Being much to long here, but many of us have walked down this road before. No one else should do it, at least not without warnings and advice.
Be very careful now, Gary! You are still quite early on, and this is a very important time to try to do things right. Many of us have done exactly the same as You with very bad longtime effects.
It is not strange that this happens time and time again. First you have short spells of the healthy you and “wow, I think I’ve overcome it”, the very strong natural human instinct of pushing trough, maybe the general and positive, but in ME sense very unhelpful, “just carry on in the best possible way”, and other factors. The cumulative effect of uncertainty (no biomarker) and lack of proper knowledge and advice is very wrong all together. If not doomed to go wrong, the probability is exponential. The really difficult thing with this, that result in 9 out of 10 not managing, is of course that limits are absurdly low, so low that you will go into some sort of unconscious denial. This is why real knowledge of PEM and consequences, and taking good actions early on is so important on so many levels.

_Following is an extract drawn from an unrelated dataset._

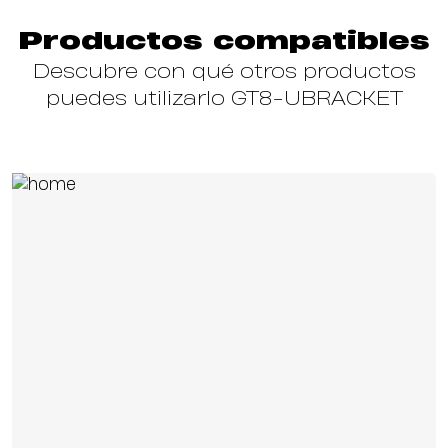
Productos compatibles
Descubre con qué otros productos
puedes utilizarlo GT8-UBRACKET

If there is a time to listen very close to longtime patients, it is now. When the dynamics of PEM - you have to be extremely careful. If you can manage this in the early stages ((which most people haven’t done in the past), it could have very significant impact. I guess managing here means doing as least harm as possible. You must avoid the rollercoaster of overdoing and payment early on which can cause immense harm. To put it frankly in an unscientific language, which I think many long time patients can relate to: I”m quite sure that if you push trough over and over again, the whole system will at some point (irreversibly) break down.
A little digression: the actual onset of ME either bang bed bound or a more gradual onset, is a choice of pest and cholera. We have a lot of “miracle stories” of other conditions labeled as ME and LP. That is not interesting. At the same time there may be some real cases of ME and improvement. It is worth noticing a common pattern when hearing “miracle-stories” of ME and LP (or maybe other bogus interventions). You will almost always have the bang onset, the “dark room and curtain situation” for months, often a year, but often not sick for very long all together. It will by the ones that tell the stories justify that these patients were really sick. No one should question that which is not the point here, the important point here is that these patients actually early on got a proper chance to recover. Then it may be disguised as recovered by LP or something else. As said, it is pest and cholera, but the some sort of gradual onset which the majority experience, is cruel because it is almost impossible not to do things wrong early on. Best advice for maintaining health and quality of life in the long run, not making PEM the permanent state, clearly must be what medicine itself ought to tell you but never will: be very careful of not overdoing.
I don’t know what it takes to make these podcasts but it comes as no surprise. I would imagine it takes a lot on top of other things, and they’ve come rapidly. Top of my head - I would like to hear a podcast every second month or so.